Participants : Timothée Haudebourg, Anne-Cécile Orgerie.

Predicting the performance of applications, in terms of completion time and resource usage for instance, is critical to appropriately dimensioning resources that will be allocated to these applications. Current applications, such as web servers and Cloud services, require lots of computing and networking resources. Yet, these resource demands are highly fluctuating over time. Thus, adequately and dynamically dimensioning these resources is challenging and crucial to guarantee performance and cost-effectiveness. In the same manner, estimating the energy consumption of applications deployed over heterogeneous cloud resources is important in order to provision power resources and make use of renewable energies. Concerning the consumption of entire infrastructures, some studies show that computing resources represent the biggest part in the Cloud’s consumption, while others show that, depending on the studied scenario, the energy cost of the network infrastructure that links the user to the computing resources can be bigger than the energy cost of the servers.

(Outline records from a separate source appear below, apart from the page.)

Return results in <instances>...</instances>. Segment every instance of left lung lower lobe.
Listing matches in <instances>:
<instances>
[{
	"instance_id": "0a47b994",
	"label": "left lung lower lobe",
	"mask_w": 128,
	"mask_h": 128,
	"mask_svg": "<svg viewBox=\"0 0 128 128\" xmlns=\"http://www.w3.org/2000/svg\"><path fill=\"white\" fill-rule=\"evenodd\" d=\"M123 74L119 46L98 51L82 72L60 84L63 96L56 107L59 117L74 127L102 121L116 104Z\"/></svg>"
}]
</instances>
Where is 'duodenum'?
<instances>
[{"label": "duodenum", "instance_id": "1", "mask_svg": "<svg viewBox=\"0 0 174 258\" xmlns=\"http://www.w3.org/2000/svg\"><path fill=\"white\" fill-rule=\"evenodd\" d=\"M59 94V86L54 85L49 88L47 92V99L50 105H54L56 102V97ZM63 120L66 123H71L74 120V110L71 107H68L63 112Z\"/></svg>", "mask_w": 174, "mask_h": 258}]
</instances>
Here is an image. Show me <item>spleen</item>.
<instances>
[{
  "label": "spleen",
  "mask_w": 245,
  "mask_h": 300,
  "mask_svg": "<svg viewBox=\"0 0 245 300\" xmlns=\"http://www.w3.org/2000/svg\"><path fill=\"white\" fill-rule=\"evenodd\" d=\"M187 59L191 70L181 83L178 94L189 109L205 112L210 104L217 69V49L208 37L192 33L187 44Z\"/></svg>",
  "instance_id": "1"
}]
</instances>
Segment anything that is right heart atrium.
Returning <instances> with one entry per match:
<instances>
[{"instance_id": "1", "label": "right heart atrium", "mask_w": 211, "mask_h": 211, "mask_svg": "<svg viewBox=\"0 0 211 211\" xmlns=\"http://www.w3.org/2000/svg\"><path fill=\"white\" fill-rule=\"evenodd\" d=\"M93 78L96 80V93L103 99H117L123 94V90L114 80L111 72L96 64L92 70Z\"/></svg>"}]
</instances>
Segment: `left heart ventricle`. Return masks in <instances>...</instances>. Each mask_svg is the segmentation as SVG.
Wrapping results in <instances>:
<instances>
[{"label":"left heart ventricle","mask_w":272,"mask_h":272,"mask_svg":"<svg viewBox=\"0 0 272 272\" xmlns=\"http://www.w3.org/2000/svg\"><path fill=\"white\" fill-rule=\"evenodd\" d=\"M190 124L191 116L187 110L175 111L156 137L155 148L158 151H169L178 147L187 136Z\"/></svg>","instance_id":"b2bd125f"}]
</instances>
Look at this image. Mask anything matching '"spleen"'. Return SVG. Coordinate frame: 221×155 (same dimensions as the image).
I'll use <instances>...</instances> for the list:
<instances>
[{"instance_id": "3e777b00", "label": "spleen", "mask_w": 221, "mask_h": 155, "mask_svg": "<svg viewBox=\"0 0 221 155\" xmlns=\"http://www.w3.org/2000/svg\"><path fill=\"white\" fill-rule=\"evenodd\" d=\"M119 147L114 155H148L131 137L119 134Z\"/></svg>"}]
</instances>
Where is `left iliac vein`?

In this work, we aim at simulating the energy consumption of wired networks which receive little attention in the Cloud computing community even though they represent key elements of these distributed architectures. To this end, we are contributing to the well-known open-source simulator ns3 by developing an energy consumption module named ECOFEN.

In 2015, this simulator has been extended to integrate two more green levers: low power idle (IEEE 802.3az) and adaptive link rate. This work has been done during the internship of Timothée Haudebourg (L3 ENS Rennes) and a publication is currently under preparation.

Multicriteria scheduling for large-scale HPC environments

Participant : Anne-Cécile Orgerie.

Energy consumption is one of the main limiting factor for the design and deployment of large scale numerical infrastructures. The road towards "Sustainable Exascale" is a challenge with a target of 50 Gflops per watt. Energy efficiency must be taken into account and must be combined with other criteria like performance, resilience, Quality of Service.

As platforms become more and more heterogeneous (co-processors, GPUs, low power processors...), an efficient scheduling of applications and services at large scale remains a challenge. In this context, we will explore and propose a multicriteria scheduling model and framework for large scale HPC systems. Based on real energy measurements and calibrations, we will propose some performance and energy models and will build a multi criteria scheduler. Simulation on selected scenario will be explored and a prototype will be designed for ensuring experimental validation.

This work is done in collaboration with ROMA and Avalon teams from LIP in Lyon.